═════ Document text

Toshiba Satellite U845W-S410 review




Now that ultrabooks have hit the mainstream, the evolution of slimmer laptops has started to undergo Darwinian mutation. Consider the oddity that is the Toshiba Satellite U845W: a compact Core i5 ultrabook that has a ridiculously wide 21:9 ratio 14.4-inch display. Neither a standard laptop screen nor an ultra-high-resolution Retina Display-type experience, the 1,792x768-pixel maximum resolution amounts to a freakshow in the computer world. Is Toshiba putting us on?
The novelty is not as absurd in practice as you'd think. The 21:9 aspect ratio amounts to Cinemascope-wide screen, enough to view a movie with no letterboxing. Apart from movie-watching, the screen is also ideal for side-by-side Web browsing or document editing.

I'm not going to deny that the U845W is a bit of a concept car among laptops. However, its price isn't absurd: the U845W-S410 entry-level model I reviewed costs $999, which places it squarely in the normal spectrum of ultrabook prices, although with the 500GB non-SSD hard drive our configuration includes, you can find similar ultrabooks lacking tricked-out screens for as low as $700.
You're buying a laptop with an extra-wide screen, better-than-average speakers, and the same internal specs you'd find in any current ultrabook. You don't get dedicated graphics for gaming, nor do you get an optical drive for DVD or Blu-ray content -- perhaps the biggest omission in a laptop geared toward HD movie watching. If you want to watch movies, get ready to stream or download them.

The other thing I can't shake after using the U845W here in my office: it feels like a 15-inch laptop with its barrel sawed off. The width of the U845W matches the average 15-incher, but the depth of the footprint is shallower than a 13-inch laptop. Shallow airline trays will love the U845W, but small backpacks, bags, and maybe even your lap won't like the surfboard shape quite as much.
The Satellite U845W earns props for being a clever, even cleverly useful laptop depending on who you are, at a price that's not egregious. It's just not--big surprise--for everyone, simply because that big, wide screen isn't necessary. And, in the end, that screen will cost you money: consider that the Satellite U845-S406, a similar laptop in terms of CPU, RAM and hard drive without the wide screen and improved speakers, costs $879.

══════════

• Your assignment
Transcribe a passage from the laptop review above, beginning at the words "The other thing" and stopping after "quite as much.". The records are not required for this exercise.

═════ Recorded information

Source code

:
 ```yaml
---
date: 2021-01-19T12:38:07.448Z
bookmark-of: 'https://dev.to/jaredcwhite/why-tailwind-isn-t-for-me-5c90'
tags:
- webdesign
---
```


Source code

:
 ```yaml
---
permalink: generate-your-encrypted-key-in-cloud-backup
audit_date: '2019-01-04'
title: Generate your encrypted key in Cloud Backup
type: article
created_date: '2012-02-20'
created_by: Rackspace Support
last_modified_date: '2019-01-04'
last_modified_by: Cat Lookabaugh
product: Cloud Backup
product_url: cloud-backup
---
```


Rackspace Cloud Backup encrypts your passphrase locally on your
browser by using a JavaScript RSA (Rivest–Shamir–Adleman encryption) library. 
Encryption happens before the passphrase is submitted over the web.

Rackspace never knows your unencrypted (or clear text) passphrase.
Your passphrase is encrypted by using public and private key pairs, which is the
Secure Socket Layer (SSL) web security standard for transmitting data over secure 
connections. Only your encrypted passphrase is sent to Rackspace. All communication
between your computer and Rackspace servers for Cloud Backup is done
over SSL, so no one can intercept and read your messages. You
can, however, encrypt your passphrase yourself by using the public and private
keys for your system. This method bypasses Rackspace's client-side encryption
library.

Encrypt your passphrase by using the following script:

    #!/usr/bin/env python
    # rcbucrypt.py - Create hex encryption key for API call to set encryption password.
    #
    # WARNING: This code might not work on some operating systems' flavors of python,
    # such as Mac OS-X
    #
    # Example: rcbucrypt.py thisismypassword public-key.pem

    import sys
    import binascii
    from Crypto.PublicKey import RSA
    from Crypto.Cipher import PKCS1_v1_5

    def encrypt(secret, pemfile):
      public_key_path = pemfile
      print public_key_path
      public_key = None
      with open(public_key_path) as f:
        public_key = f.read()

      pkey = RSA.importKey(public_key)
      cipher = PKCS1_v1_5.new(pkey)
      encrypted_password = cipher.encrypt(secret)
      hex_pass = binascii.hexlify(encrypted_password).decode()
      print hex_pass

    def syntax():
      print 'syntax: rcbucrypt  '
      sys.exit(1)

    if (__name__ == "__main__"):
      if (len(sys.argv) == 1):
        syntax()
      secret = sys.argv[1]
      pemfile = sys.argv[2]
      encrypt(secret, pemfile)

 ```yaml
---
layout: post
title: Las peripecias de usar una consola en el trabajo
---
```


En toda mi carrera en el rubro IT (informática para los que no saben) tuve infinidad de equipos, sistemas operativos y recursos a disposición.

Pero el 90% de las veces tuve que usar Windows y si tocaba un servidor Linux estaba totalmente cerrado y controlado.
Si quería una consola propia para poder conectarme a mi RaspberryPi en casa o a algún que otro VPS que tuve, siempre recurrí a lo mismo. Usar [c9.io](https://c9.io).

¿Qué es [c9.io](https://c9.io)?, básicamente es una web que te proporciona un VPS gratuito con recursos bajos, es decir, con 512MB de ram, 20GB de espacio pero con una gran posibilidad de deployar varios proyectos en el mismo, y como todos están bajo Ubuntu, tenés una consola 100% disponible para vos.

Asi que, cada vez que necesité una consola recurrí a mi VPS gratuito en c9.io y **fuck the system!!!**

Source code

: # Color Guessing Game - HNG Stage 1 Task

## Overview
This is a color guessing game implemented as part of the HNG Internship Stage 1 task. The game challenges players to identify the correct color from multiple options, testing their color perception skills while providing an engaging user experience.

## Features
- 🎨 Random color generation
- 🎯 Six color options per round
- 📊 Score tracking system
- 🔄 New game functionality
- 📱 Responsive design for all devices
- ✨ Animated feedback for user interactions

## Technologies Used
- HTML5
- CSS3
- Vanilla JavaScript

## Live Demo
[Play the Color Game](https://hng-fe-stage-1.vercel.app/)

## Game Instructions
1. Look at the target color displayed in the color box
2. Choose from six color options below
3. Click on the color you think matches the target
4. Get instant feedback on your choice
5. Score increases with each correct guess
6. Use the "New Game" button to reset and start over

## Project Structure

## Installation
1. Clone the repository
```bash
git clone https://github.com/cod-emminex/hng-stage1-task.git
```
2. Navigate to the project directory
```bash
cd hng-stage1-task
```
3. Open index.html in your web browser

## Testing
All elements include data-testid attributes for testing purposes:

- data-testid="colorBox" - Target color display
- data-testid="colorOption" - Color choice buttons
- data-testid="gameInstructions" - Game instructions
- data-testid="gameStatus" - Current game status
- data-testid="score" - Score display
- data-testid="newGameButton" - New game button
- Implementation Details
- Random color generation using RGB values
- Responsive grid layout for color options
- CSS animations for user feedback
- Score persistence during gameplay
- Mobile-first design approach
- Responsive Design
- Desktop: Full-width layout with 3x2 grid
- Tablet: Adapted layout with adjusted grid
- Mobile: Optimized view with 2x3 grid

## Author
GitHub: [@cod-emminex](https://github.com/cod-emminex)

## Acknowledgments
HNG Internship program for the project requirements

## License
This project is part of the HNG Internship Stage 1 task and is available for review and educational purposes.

══════════

• Output
The other thing I can't shake after using the U845W here in my office: it feels like a 15-inch laptop with its barrel sawed off. The width of the U845W matches the average 15-incher, but the depth of the footprint is shallower than a 13-inch laptop. Shallow airline trays will love the U845W, but small backpacks, bags, and maybe even your lap won't like the surfboard shape quite as much.